** Work to complete **
Skip the pictures, and retype the data below in full, exactly.
--- Extracted records Enclosed Below ---
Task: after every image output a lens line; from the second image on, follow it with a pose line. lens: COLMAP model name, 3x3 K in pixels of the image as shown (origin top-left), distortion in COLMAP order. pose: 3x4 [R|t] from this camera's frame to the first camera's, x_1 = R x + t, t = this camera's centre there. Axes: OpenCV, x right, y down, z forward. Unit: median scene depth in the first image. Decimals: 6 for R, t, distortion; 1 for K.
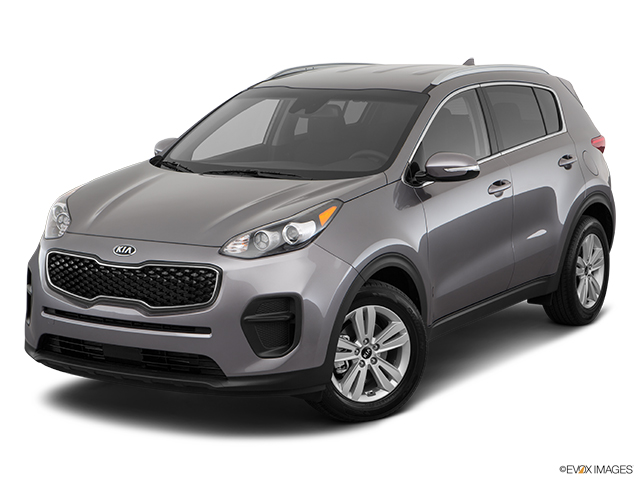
lens RADIAL K [[1277.5, 0, 319.0], [0, 1277.5, 237.6], [0, 0, 1]] dist [0.241624, 0.000000]
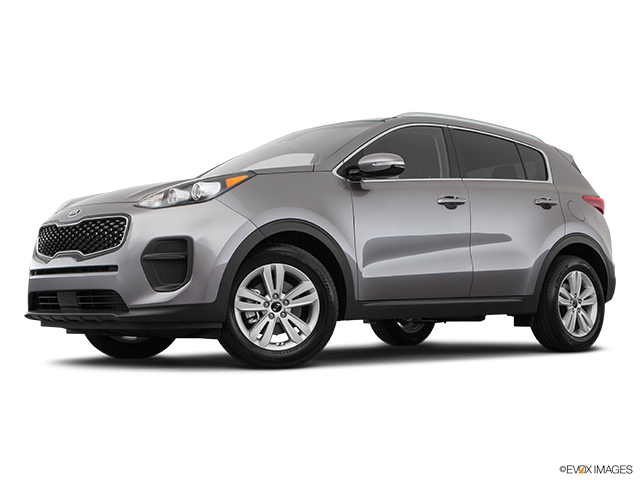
lens RADIAL K [[918.5, 0, 322.6], [0, 918.5, 241.5], [0, 0, 1]] dist [0.087572, 0.000000]
pose [[0.966302, -0.016692, -0.256868, 0.287752], [-0.032033, 0.982341, -0.184339, 0.182718], [0.255409, 0.186356, 0.948703, 0.231650]]
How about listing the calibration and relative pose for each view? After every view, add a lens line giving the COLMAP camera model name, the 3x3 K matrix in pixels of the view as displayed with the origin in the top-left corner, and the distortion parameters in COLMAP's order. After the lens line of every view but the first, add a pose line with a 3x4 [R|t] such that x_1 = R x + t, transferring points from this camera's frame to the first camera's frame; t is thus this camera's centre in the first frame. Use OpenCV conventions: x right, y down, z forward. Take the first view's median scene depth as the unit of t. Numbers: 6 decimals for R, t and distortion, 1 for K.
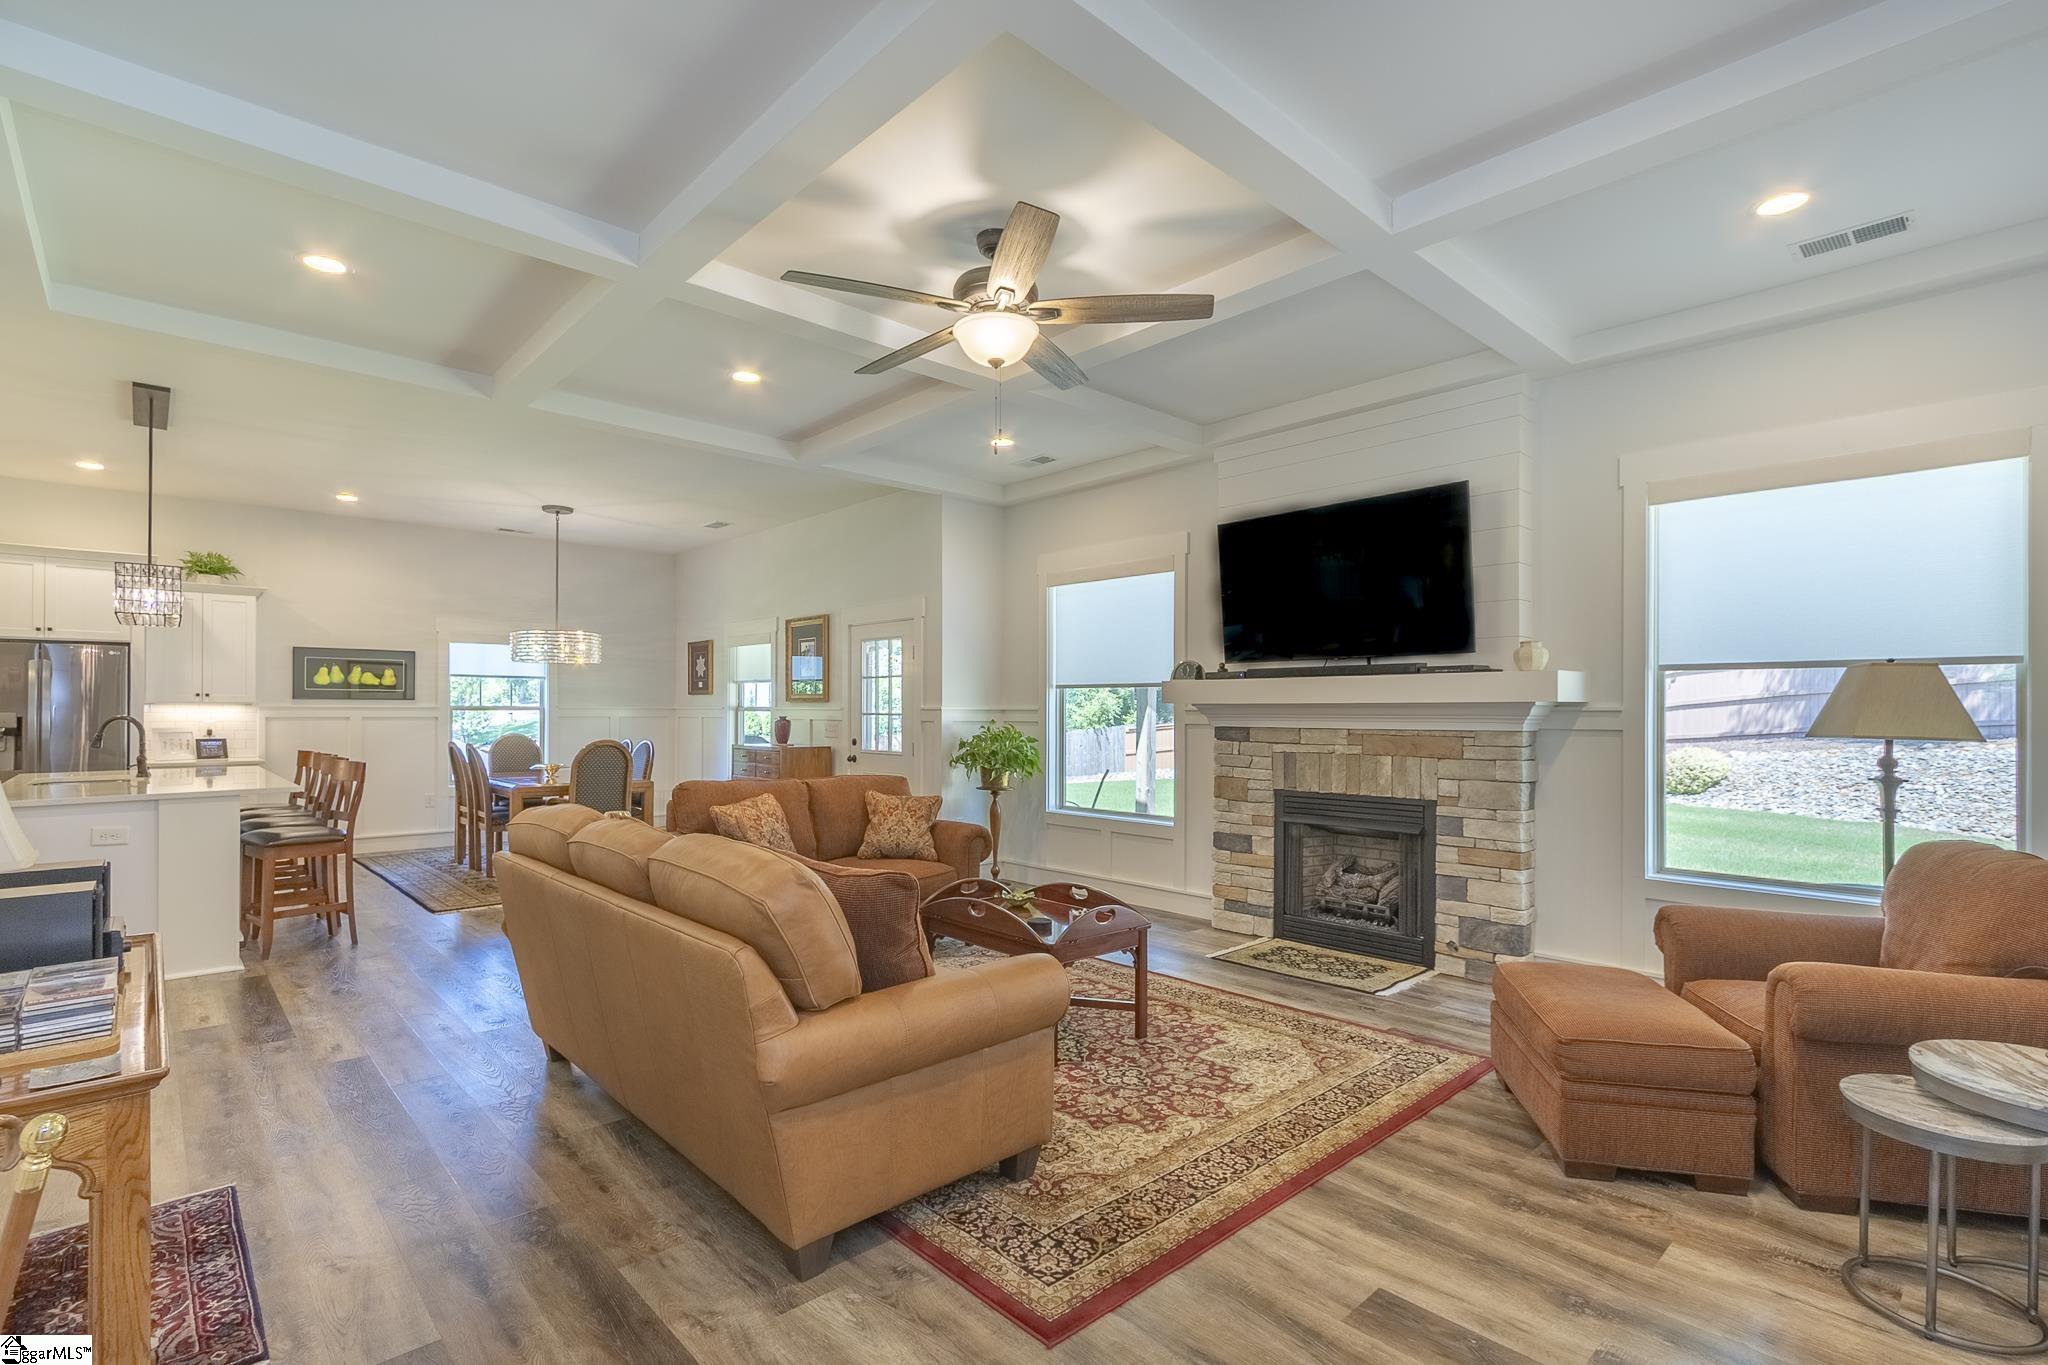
lens RADIAL K [[935.0, 0, 1018.4], [0, 935.0, 711.4], [0, 0, 1]] dist [0.004444, 0.000069]
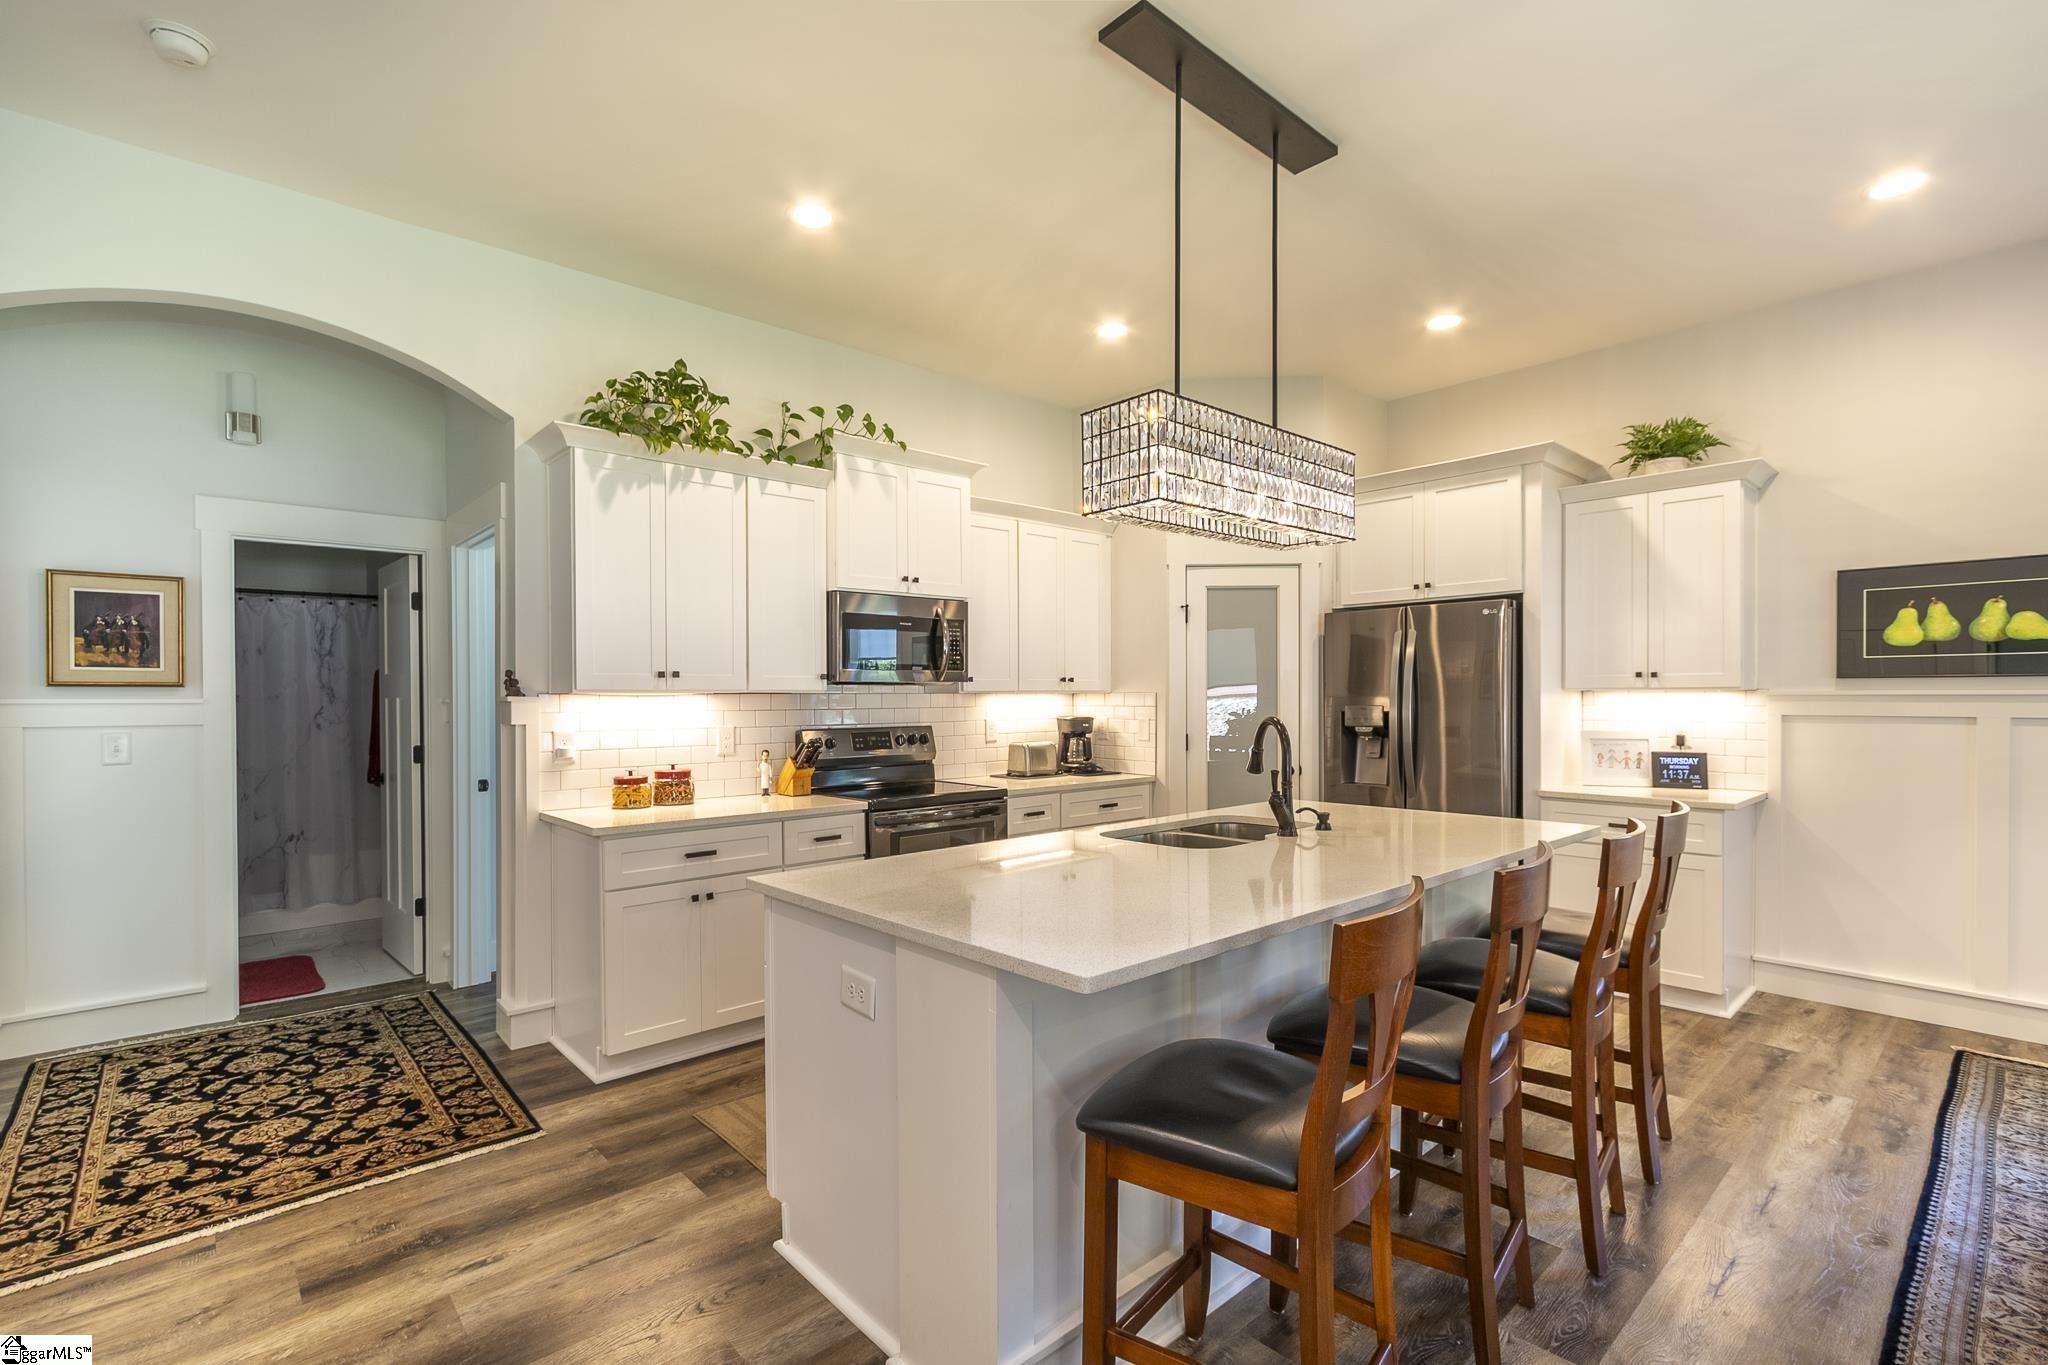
--- End of Enclosed Extracted records ---
** Answer area **
Task: after every image output a lens line; from the second image on, follow it with a pose line. lens: COLMAP model name, 3x3 K in pixels of the image as shown (origin top-left), distortion in COLMAP order. pose: 3x4 [R|t] from this camera's frame to the first camera's, x_1 = R x + t, t = this camera's centre there. Axes: OpenCV, x right, y down, z forward. Unit: median scene depth in the first image. Decimals: 6 for R, t, distortion; 1 for K.
lens RADIAL K [[1277.5, 0, 319.0], [0, 1277.5, 237.6], [0, 0, 1]] dist [0.241624, 0.000000]
lens RADIAL K [[918.5, 0, 322.6], [0, 918.5, 241.5], [0, 0, 1]] dist [0.087572, 0.000000]
pose [[0.966302, -0.016692, -0.256868, 0.287752], [-0.032033, 0.982341, -0.184339, 0.182718], [0.255409, 0.186356, 0.948703, 0.231650]]
How about listing the calibration and relative pose for each view? After every view, add a lens line giving the COLMAP camera model name, the 3x3 K matrix in pixels of the view as displayed with the origin in the top-left corner, and the distortion parameters in COLMAP's order. After the lens line of every view but the first, add a pose line with a 3x4 [R|t] such that x_1 = R x + t, transferring points from this camera's frame to the first camera's frame; t is thus this camera's centre in the first frame. Use OpenCV conventions: x right, y down, z forward. Take the first view's median scene depth as the unit of t. Numbers: 6 decimals for R, t and distortion, 1 for K.
lens RADIAL K [[935.0, 0, 1018.4], [0, 935.0, 711.4], [0, 0, 1]] dist [0.004444, 0.000069]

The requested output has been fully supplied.